Question about source code in faster_rcnn.py

brifuture · July 16, 2020, 6:47am

Hi, I have a question about the default RPNHead constructor, following is the source code from torchvision==0.6.1, located at models/detection/faster_rcnn.py around line 186:

if rpn_head is None:
    rpn_head = RPNHead(
        out_channels, rpn_anchor_generator.num_anchors_per_location()[0]
    )

My question is: Why the RPNHead is constructed with anchors as rpn_anchor_generator.num_anchors_per_location()[0] instead of sum(rpn_anchor_generator.num_anchors_per_location())?

For example: if I constructed rpn_anchor_generator with following code:

anchor_sizes = ((32,), (64,), (128,), (256,), (512,))
aspect_ratios = ((0.5, 1.0, 2.0),) * len(anchor_sizes)
rpn_anchor_generator = AnchorGenerator(
    anchor_sizes, aspect_ratios
)

I should get 15 anchors per location on the original Image? but with rpn_anchor_generator.num_anchors_per_location()[0] I could get only 3 anchors per location.

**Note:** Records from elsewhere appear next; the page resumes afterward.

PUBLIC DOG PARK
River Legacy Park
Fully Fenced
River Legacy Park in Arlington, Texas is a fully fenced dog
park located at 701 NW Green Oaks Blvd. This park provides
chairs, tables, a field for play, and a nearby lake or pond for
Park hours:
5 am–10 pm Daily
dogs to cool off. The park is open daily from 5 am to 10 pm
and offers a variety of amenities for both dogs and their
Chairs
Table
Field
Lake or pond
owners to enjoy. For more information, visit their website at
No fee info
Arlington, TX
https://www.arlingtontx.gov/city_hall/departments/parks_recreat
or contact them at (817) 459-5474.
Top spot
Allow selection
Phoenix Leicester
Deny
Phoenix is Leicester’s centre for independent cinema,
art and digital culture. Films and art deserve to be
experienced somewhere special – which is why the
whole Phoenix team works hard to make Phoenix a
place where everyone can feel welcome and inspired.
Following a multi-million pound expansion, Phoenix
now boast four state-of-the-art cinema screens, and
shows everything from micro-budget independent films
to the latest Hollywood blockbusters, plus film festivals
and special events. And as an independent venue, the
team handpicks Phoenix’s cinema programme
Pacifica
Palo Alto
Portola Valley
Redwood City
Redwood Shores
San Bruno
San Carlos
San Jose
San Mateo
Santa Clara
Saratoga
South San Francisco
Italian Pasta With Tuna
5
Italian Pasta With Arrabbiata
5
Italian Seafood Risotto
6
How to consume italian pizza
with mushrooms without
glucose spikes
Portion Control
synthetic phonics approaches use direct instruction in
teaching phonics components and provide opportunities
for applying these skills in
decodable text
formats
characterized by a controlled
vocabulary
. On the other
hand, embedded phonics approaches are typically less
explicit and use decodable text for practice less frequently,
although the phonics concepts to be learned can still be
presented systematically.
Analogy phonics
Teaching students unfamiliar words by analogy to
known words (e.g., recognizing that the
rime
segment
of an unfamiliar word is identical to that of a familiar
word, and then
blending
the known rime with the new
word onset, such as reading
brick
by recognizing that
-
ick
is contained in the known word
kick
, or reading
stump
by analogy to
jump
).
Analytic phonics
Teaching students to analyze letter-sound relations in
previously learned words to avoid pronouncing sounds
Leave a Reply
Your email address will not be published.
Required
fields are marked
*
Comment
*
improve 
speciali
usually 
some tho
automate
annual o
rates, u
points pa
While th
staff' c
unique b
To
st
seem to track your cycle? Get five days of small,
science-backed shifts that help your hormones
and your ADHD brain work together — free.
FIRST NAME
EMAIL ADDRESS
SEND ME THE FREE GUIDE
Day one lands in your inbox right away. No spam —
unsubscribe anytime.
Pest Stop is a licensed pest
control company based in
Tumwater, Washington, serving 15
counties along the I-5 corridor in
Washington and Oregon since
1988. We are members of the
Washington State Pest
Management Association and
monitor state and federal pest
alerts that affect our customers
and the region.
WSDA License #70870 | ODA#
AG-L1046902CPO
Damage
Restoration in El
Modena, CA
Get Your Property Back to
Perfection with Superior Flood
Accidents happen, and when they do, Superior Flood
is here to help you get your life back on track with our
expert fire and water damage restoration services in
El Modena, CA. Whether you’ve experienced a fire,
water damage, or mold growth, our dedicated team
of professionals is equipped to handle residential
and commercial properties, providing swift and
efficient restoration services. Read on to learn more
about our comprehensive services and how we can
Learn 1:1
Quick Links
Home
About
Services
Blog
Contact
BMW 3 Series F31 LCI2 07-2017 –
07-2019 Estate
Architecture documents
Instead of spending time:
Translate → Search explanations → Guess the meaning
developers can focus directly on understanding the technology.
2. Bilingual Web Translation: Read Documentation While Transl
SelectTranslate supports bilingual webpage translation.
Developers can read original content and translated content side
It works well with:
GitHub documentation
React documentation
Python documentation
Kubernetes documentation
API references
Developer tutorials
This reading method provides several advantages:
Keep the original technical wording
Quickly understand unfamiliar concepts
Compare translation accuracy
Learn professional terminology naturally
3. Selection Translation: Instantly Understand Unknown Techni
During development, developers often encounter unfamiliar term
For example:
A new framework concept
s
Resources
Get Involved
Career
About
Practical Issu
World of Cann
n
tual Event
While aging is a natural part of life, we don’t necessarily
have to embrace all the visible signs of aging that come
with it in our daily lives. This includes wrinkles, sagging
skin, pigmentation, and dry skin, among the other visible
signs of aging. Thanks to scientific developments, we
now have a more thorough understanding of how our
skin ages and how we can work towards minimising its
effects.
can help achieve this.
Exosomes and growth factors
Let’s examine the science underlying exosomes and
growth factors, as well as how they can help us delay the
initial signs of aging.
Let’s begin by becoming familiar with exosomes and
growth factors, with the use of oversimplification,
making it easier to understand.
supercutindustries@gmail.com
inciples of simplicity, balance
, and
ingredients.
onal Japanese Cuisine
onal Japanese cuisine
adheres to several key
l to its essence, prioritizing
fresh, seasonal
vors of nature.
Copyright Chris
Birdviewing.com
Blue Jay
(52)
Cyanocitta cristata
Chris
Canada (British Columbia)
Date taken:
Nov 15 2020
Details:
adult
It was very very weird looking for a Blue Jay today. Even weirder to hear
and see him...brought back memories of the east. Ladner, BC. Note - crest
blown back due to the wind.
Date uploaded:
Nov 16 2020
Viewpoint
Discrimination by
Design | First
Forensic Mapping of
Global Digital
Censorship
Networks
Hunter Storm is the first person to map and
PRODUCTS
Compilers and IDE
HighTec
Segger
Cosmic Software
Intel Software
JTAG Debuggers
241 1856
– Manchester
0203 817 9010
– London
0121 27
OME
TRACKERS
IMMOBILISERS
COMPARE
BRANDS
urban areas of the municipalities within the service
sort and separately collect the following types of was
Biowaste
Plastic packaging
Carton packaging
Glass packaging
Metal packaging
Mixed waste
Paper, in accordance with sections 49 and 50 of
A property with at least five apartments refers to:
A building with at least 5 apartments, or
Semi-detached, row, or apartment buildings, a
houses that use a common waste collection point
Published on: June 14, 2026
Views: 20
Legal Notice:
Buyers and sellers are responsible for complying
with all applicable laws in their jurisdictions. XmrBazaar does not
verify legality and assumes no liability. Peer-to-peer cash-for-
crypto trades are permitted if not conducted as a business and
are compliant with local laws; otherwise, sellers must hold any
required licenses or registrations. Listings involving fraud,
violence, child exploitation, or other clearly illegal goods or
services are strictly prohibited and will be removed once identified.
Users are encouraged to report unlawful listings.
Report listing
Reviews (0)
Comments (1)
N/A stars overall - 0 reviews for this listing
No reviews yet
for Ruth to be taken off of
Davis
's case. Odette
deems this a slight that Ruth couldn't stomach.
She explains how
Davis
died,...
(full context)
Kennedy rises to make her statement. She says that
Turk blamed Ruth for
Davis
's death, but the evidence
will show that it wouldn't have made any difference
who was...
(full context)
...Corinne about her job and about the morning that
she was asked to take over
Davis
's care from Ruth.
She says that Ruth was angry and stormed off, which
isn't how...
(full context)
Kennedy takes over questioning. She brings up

brifuture · July 26, 2020, 7:17am

Fine, I figured out the reason, here is the source code from torchvision.models.detection.rpn.RPNHead:

    def forward(self, x):
        # type: (List[Tensor])
        # print([i.shape for i in x])
        logits = []
        bbox_reg = []
        for feature in x:
            t = F.relu(self.conv(feature))
            logits.append(self.cls_logits(t))
            bbox_reg.append(self.bbox_pred(t))
            print("RPN", self.cls_logits(t).shape)
            print("RPN", self.bbox_pred(t).shape)
        return logits, bbox_reg

The anchor_sizes defined above anchor_sizes = ((32,), (64,), (128,), (256,), (512,)) will be iterated by the for loop, so the RPNHead only needs rpn_anchor_generator.num_anchors_per_location()[0] as the num_anchors because all anchor_sizes share the same ratios.